Sollten Sie kein komplett montiertes Produkt benötigen, werden nur die Elektronikbaugruppen oder -module für die finale Produktmontage an Sie geliefert. Für den einwandfreien Versand und die reibungslose Weiterverarbeitung werden Richtlinien für die Auslieferung erstellt.

Die Elektronikbaugruppen werden ESD-gerecht verpackt und versandfertig gemacht. Aber auch fertig montierte Komplettgeräte müssen für den Versand und die Lieferung vorbereitet werden und unterliegen Kriterien, die rechtzeitig definiert und kommuniziert werden. Wichtig hierbei sind die Kenntnisse der Logistikprozesse, die Anforderungen an den Transport und der bestmögliche Schutz der Ware unter zeitlichen und wirtschaftlichen Kriterien.

Seit 25 Jahren erfolgreich am Markt.
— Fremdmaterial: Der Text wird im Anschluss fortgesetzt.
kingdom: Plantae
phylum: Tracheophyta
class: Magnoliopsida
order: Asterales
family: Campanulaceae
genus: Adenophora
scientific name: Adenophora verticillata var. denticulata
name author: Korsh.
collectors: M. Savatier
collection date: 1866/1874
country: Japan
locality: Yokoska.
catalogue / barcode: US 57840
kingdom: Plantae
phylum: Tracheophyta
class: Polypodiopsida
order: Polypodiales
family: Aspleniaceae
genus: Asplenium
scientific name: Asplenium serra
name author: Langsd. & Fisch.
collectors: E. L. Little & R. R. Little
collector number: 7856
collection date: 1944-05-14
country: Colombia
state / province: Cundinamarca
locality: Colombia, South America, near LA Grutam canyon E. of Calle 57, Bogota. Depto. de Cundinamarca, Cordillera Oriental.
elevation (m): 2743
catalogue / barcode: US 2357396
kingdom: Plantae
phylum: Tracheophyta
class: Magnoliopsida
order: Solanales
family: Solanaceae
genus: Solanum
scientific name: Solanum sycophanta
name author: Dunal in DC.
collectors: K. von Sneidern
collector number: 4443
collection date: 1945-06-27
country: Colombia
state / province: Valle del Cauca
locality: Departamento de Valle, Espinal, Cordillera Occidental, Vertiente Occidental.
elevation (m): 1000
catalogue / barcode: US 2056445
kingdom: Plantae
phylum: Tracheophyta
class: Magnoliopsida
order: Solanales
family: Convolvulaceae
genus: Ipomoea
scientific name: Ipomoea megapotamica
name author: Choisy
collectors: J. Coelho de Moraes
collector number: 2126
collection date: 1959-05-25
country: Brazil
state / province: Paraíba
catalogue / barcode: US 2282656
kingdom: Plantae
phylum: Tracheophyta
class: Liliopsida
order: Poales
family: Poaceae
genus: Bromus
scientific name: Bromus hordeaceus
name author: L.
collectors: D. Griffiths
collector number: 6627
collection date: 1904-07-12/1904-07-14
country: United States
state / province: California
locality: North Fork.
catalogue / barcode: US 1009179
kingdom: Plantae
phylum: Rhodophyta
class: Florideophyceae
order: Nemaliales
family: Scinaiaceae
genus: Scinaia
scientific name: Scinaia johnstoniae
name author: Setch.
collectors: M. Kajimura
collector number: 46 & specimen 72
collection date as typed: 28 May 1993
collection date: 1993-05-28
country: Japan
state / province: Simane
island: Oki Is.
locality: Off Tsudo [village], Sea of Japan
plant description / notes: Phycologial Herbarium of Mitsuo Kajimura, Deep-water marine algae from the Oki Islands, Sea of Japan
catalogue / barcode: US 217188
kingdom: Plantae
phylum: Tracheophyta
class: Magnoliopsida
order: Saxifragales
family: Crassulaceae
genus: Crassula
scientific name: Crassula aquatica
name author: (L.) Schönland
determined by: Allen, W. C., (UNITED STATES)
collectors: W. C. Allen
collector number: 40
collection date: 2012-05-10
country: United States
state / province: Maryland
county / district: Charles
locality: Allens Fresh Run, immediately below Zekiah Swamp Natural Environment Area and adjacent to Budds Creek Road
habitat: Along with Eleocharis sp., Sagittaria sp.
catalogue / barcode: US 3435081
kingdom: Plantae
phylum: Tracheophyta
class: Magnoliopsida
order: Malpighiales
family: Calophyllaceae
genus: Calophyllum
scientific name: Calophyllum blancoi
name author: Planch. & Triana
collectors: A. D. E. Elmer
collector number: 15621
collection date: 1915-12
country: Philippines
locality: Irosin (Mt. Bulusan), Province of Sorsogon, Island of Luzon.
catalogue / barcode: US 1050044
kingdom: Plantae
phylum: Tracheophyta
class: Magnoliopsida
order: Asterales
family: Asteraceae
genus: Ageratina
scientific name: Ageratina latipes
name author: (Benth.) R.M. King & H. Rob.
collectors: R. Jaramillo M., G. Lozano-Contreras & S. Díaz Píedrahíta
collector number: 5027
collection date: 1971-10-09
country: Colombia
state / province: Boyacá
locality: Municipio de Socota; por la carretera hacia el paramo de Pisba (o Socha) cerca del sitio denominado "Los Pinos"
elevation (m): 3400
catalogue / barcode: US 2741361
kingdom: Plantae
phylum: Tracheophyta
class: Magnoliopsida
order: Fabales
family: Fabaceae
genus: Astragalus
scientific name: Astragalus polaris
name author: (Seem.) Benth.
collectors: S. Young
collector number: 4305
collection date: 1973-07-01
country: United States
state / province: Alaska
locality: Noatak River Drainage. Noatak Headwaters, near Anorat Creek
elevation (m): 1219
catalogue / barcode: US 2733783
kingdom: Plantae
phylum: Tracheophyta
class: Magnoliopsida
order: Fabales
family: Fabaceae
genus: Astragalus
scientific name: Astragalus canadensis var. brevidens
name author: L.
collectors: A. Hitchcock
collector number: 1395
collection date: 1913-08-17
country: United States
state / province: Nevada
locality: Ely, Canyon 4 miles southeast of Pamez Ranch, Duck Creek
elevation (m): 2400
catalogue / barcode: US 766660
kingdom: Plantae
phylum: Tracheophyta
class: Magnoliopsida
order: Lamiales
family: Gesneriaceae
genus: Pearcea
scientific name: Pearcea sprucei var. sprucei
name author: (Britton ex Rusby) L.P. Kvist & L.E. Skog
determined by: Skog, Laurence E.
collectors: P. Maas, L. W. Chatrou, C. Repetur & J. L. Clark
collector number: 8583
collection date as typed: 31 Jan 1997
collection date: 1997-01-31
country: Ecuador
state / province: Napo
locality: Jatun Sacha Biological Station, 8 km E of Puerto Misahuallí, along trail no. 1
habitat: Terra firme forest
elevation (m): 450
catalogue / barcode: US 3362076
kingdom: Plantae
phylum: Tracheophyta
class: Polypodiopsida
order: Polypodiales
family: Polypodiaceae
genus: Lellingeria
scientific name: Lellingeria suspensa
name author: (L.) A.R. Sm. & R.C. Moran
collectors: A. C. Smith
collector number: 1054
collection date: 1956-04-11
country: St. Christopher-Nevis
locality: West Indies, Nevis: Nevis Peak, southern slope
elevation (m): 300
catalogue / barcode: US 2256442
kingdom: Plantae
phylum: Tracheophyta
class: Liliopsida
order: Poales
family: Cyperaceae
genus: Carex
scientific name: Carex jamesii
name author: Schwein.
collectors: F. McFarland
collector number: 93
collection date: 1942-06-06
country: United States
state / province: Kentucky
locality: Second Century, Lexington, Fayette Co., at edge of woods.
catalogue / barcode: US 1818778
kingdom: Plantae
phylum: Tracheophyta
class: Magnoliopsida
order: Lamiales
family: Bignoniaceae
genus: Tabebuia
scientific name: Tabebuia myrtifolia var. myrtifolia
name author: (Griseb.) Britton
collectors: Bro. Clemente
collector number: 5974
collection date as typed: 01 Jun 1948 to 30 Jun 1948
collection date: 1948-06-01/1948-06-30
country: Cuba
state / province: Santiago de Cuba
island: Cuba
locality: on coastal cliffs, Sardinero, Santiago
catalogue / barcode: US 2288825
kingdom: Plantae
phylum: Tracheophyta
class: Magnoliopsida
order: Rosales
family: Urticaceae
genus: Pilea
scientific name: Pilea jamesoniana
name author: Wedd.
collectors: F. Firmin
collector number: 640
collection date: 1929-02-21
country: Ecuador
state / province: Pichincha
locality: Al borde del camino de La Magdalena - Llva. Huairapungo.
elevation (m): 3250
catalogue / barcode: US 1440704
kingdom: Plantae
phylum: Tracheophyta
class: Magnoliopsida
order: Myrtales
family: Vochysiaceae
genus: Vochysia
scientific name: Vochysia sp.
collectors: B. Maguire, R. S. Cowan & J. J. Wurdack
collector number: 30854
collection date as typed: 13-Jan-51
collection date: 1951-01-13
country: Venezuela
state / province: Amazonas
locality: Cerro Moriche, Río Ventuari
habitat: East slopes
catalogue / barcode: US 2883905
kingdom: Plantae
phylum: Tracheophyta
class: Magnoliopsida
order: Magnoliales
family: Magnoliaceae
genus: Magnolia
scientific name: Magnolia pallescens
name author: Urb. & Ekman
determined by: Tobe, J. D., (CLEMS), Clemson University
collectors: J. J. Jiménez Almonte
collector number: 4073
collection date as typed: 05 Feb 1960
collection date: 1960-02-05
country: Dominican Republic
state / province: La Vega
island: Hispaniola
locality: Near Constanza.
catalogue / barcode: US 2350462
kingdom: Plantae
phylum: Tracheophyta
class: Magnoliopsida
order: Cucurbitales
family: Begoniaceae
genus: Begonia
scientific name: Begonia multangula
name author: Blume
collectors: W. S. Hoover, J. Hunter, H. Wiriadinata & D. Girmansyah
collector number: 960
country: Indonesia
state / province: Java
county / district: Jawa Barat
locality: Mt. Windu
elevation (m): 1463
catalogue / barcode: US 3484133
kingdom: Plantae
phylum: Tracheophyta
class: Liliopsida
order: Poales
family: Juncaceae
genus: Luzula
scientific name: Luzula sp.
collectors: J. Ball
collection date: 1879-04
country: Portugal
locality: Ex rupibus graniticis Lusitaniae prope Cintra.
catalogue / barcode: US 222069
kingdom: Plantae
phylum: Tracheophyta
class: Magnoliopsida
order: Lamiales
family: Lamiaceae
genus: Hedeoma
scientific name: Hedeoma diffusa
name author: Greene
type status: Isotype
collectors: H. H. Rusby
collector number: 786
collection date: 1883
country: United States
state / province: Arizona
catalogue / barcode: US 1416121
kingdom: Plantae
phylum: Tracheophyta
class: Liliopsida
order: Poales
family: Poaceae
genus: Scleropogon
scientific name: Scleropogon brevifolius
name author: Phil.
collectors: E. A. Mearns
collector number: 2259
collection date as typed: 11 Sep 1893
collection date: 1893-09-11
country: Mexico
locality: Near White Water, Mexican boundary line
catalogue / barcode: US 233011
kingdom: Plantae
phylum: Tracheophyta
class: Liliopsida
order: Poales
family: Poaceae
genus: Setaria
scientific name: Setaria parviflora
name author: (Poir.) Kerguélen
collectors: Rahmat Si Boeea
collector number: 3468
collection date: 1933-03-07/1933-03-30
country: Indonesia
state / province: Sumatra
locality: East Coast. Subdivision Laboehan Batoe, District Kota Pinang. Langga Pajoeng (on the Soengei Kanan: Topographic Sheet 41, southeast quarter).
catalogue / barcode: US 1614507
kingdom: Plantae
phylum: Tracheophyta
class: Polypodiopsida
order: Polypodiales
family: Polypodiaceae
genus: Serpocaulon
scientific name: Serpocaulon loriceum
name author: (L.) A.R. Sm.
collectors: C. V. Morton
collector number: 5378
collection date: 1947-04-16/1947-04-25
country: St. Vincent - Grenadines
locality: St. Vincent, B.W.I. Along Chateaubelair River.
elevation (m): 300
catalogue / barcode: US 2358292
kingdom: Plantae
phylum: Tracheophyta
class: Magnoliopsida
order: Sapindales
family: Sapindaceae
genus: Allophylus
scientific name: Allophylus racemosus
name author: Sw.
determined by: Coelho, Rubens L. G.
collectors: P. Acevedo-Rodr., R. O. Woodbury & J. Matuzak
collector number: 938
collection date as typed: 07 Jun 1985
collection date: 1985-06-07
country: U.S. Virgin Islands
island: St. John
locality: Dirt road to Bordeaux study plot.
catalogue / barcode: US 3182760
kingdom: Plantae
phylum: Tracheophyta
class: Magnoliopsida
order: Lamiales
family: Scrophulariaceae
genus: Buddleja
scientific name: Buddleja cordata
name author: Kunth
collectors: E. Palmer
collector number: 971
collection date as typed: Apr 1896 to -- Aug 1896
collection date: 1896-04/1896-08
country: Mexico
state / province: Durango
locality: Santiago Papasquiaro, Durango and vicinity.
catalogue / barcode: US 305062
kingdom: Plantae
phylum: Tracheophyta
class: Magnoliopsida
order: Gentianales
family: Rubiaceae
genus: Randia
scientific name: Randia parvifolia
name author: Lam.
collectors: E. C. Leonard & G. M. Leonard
Wir sind zertifiziert und ausgezeichnet sozial engagiert.

  • Wir haben 2020 gemeinsam mit der IHK Weingarten unser 25-jähriges Jubiläum gefeiert.
  • Der TÜV bescheinigt uns durch die Zertifizierung ein umfassendes Qualitätsmanagementsystem nach der Norm DIN EN ISO 9001:2015 und – branchenspezifisch für den Bereich Medizintechnik – nach DIN EN ISO 13485:2016.
  • Außerdem wurden wir 2020 vom Mittelstandspreis für soziale Verantwortung in Baden-Württemberg ausgezeichnet für unser soziales Engagement.